Adding any new column to a fact/dimension from business perspective needs certain analysis to be done on the existing data or setup. That is one of the reasons it should be made sure that all possible situations/requirements should be thought through during the Conceptual/Logical data model phases.
Here are some of the things which you need to consider. (this will change or will have more aspects to consider based on the setup and the business requirements)
- Verify, if these two attributes need to be populated by the content of any dimensions.
- If yes,
- Create a new dimension table for the new attributes to be populated
- Populate the data with the standard attributes like the surrogate key and other required values along with the two new attributes
- If there is any possibility of a matching key between the dimension and fact, based on the key, you can populate the fact table.
- Identify if the whole fact table should have the values to be populated for the new attributes (usually, yes) then you have write a script to back up the fact table, add the new columns, populate the values based on the matching key from dimensions.
- If no, where you do not need to populate the new columns from any dimension
- This is a situation, where you must get the content from an existing system or a legacy system and load the data.
- Based on the volumes/size of the fact table it is easy to export the data populate the new values and re-import the data. (this is a least possible fix, but this is an option too)
- The new attribute’s values should be populated based on any matching key from the legacy/existing systems for the entire table.
- *For both the cases, if there is no matching value, then you can leave it as NULL or NA or whatever is applicable for the team to understand that this is a new attribute and the data is not completely populated.
- If yes,
There are many cases, where there are placeholder attributes created for both dimensions and facts so that the new attributes can be used to populate the data via the ETL process in case there is a requirement without going thru the complete development/release cycle.

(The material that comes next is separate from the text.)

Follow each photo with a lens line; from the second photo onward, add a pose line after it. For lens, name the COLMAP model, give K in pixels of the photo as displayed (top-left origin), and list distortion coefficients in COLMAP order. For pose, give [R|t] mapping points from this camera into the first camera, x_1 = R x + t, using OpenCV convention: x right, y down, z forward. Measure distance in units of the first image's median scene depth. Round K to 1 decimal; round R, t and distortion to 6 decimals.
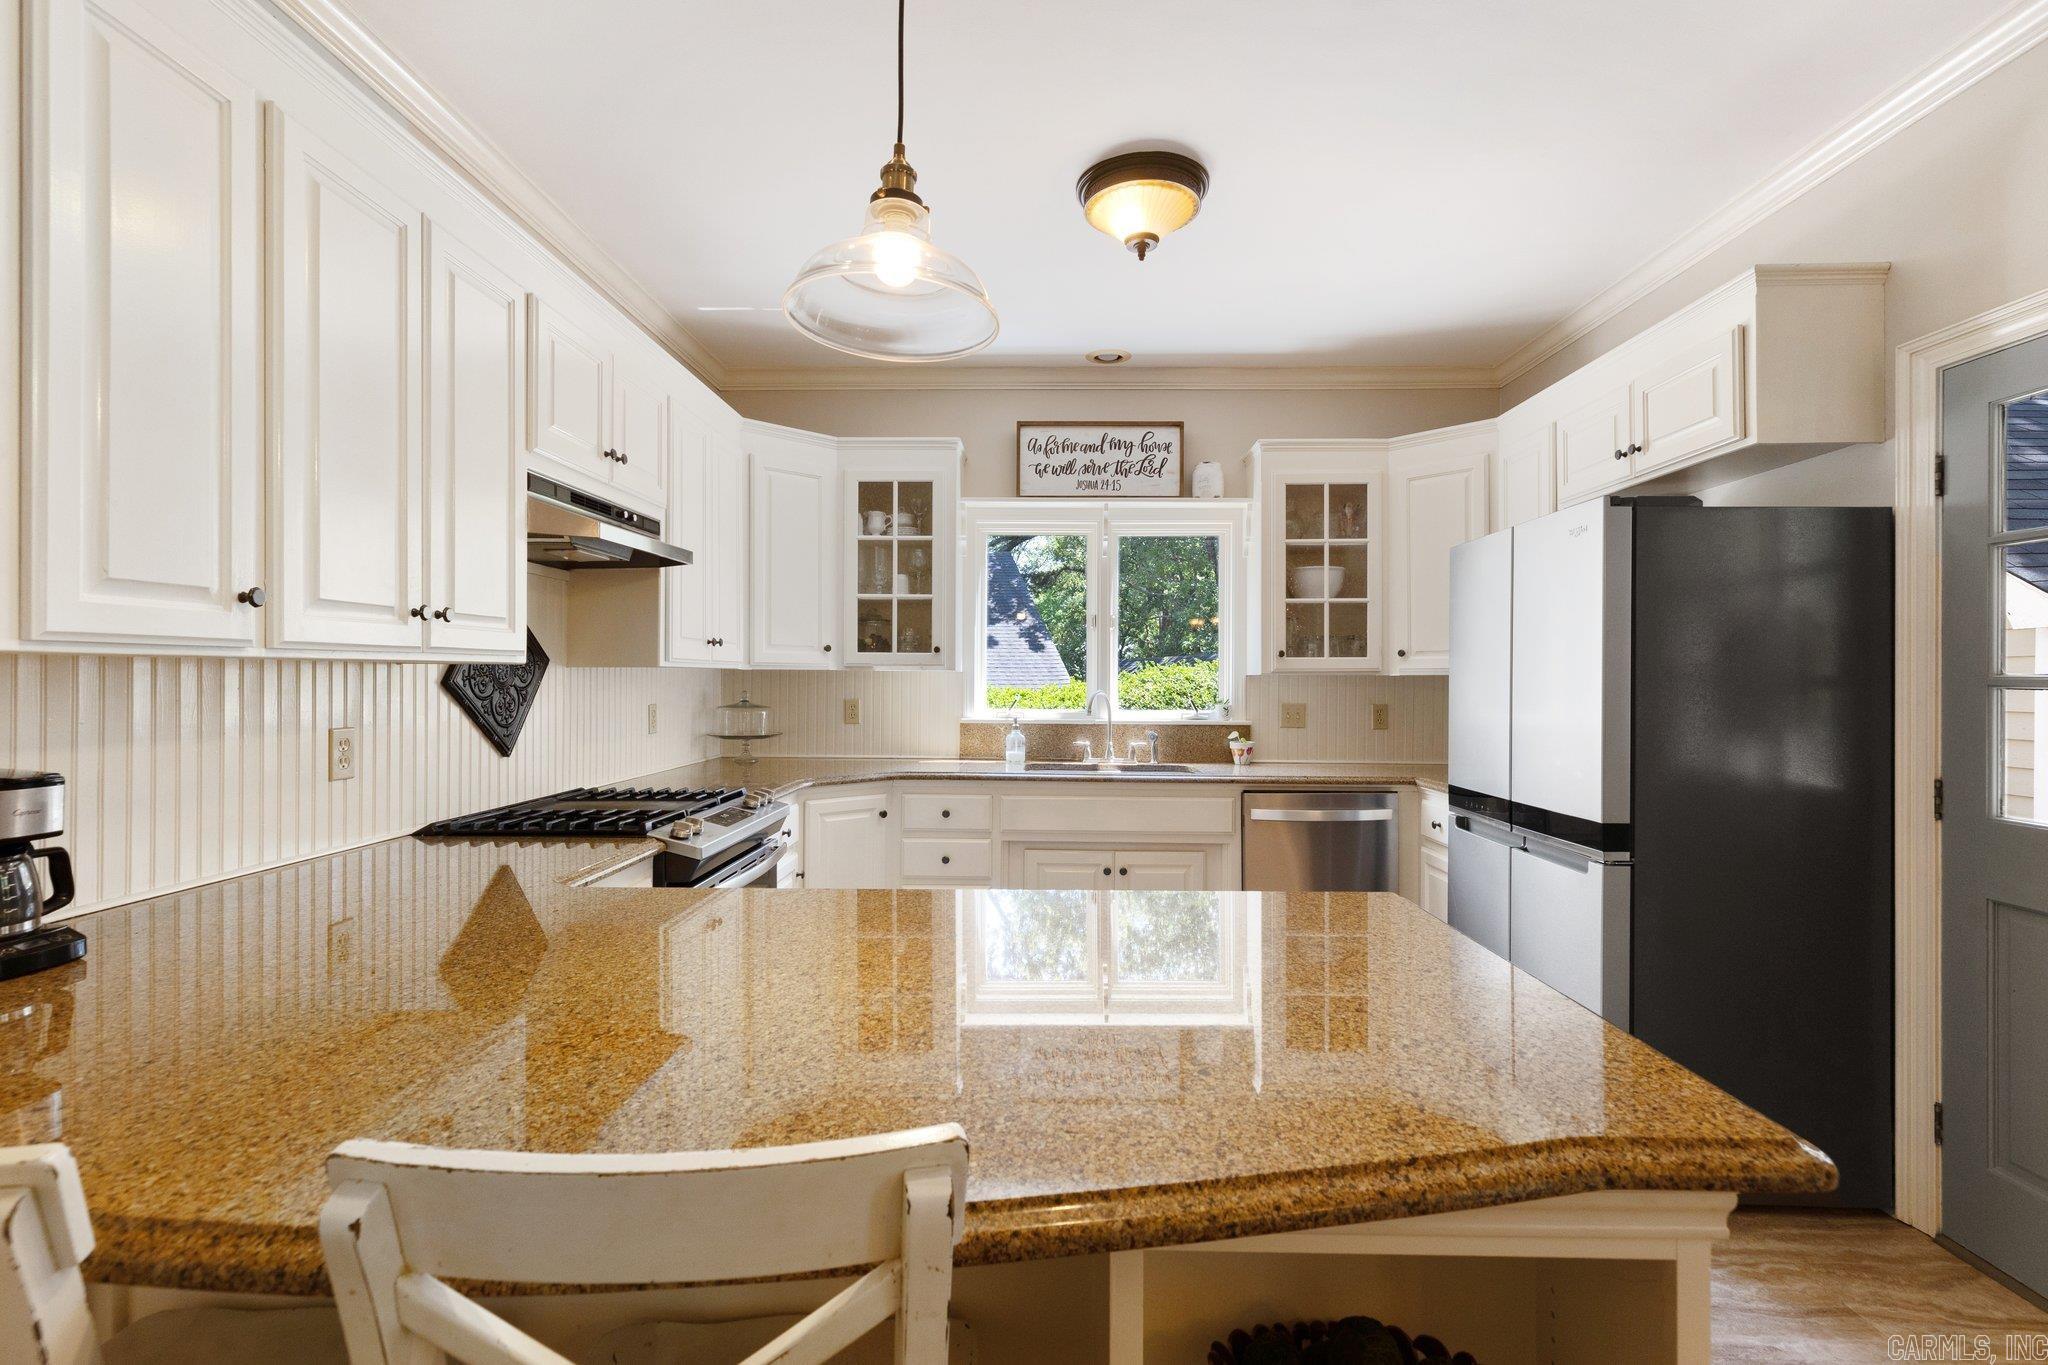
lens RADIAL K [[936.5, 0, 1024.0], [0, 936.5, 682.5], [0, 0, 1]] dist [0.000673, 0.000071]
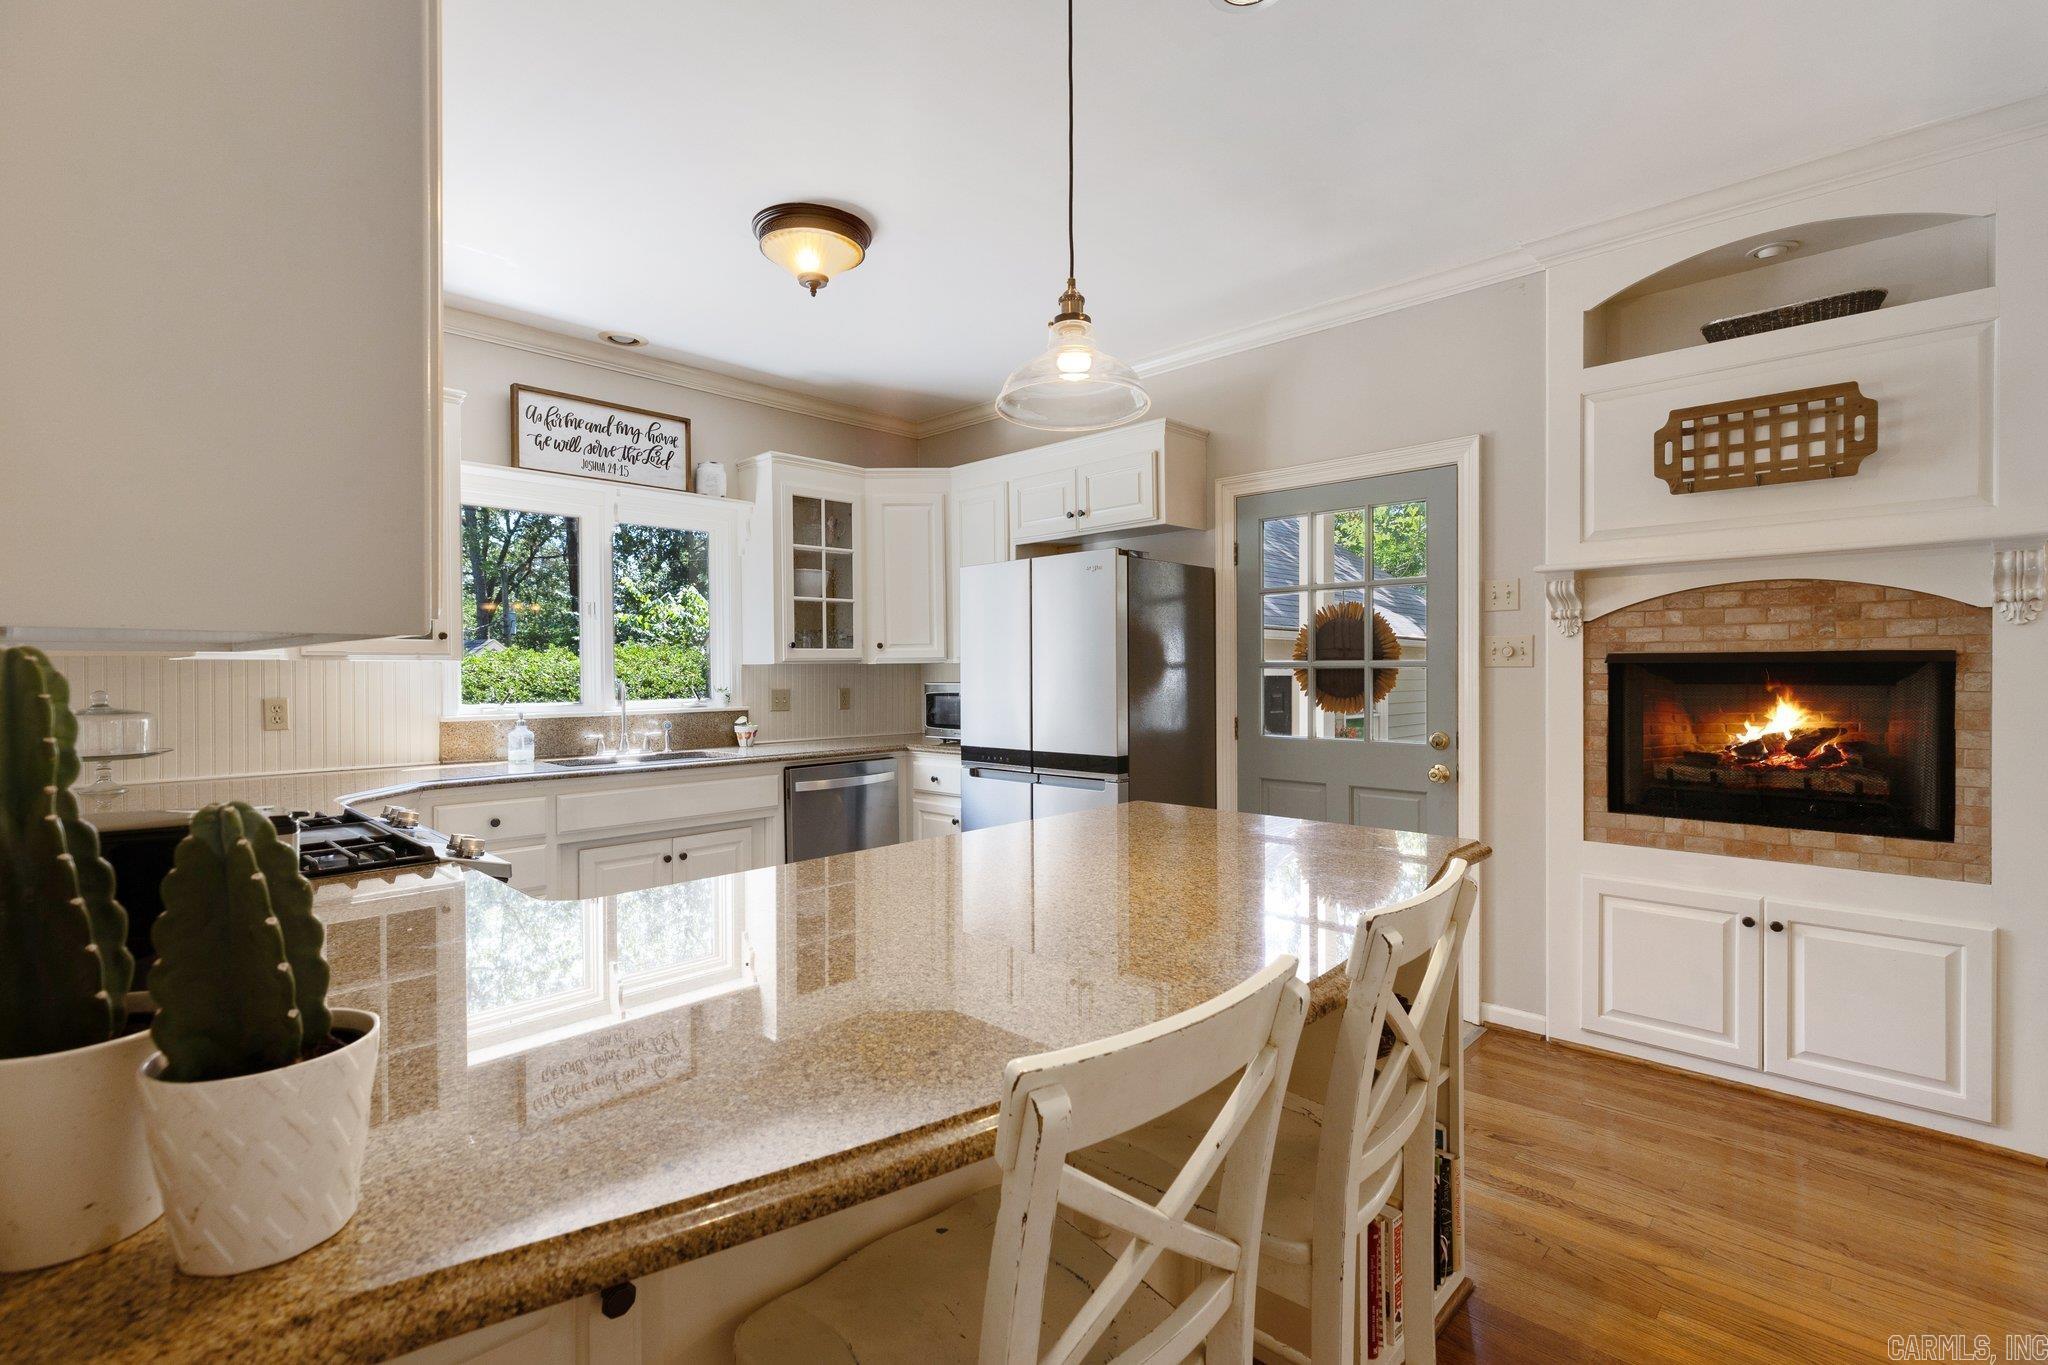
lens RADIAL K [[933.1, 0, 1026.7], [0, 933.1, 679.4], [0, 0, 1]] dist [0.003233, 0.000044]
pose [[0.673618, -0.016543, 0.738894, -0.348669], [0.010975, 0.999863, 0.012380, -0.000110], [-0.738998, -0.000230, 0.673708, 0.032067]]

The attributes are named as ‘PLACEHOLDERS’ and will be renamed whenever there is a release but there will not be a specific release only for this.
The reasons, for new attributes from dimensions to facts or only in the facts will usually be to create a new dimensional view for business analysis and reports or to slice the data for a better perspective.
Other reasons, would be to add technical/operational metadata to the tables for various status updates and operational activities like the load start time, load end time, number of records populated etc.